On Mon, 12 Jan 2026 14:00:23 -0800, ankur.a.arora@...cle.com wrote:

> > Regarding concern (3), I am aware that QEMU has implemented a parallel
> > page-touch mechanism, which does reduce VM creation time; nevertheless,
> > in our measurements it still consumes a non-trivial amount of time.
> > (According to feedback from QEMU colleagues, bringing up a 2 TB VM
> > still requires more than 40 seconds for zeroing)
> >
> >> > Fresh hugetlb pages are zeroed out when they are faulted in,
> >> > just like with all other page types.
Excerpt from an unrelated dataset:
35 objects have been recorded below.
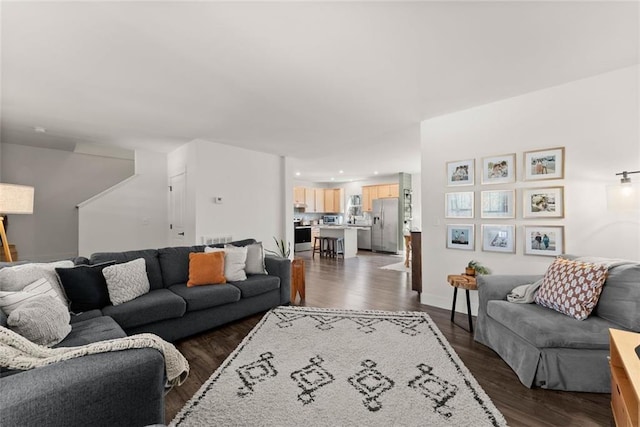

This can take up a good
> >> > amount of time for larger page sizes (e.g. around 250
> >> > milliseconds for a 1G page on a Skylake machine).
> >> >
> >> > This normally isn't a problem, since hugetlb pages are typically
> >> > mapped by the application for a long time, and the initial
> >> > delay when touching them isn't much of an issue.
> >> >
> >> > However, there are some use cases where a large number of hugetlb
> >> > pages are touched when an application starts (such as a VM backed
> >> > by these pages), rendering the launch noticeably slow.
> >> >
> >> > On an Skylake platform running v6.19-rc2, faulting in 64 × 1 GB huge
> >> > pages takes about 16 seconds, roughly 250 ms per page. Even with
> >> > Ankur's optimizations[2], the time drops only to ~13 seconds,
> >> > ~200 ms per page, still a noticeable delay.
> >
> > As for concern (4), I believe it is orthogonal to this patchset, and
> > the cover letter already contains a performance comparison that
> > demonstrates the additional benefit.
> 
> That comparison isn't quite apples to apples though. In the fault
> workoad above, you are looking at single threaded zeroing but
> realistically clearing pages at VM init is multi-threaded (QEMU does
> that as David describes).
> 
> Also Skylake has probably one of the slowest REP; STOS implementations
> I've tried.

Hi ankur, thanks for your reply.

The test above merely offers a straightforward comparison of
page-clearing speeds. Its sole purpose is to demonstrate that the
current zeroing phase remains excessively time-consuming.

Even with multi-threaded clearing(QEMU caps the number of concurrent
zeroing threads at 16), booting a 2-TB VM still spends over 40 seconds
on zeroing. Based on the single-threaded test results, it can be
reasonably inferred that even after the clear_page optimization
patches are merged, a substantial amount of time will still be spent
on page zeroing when bringing up a large-scale VM.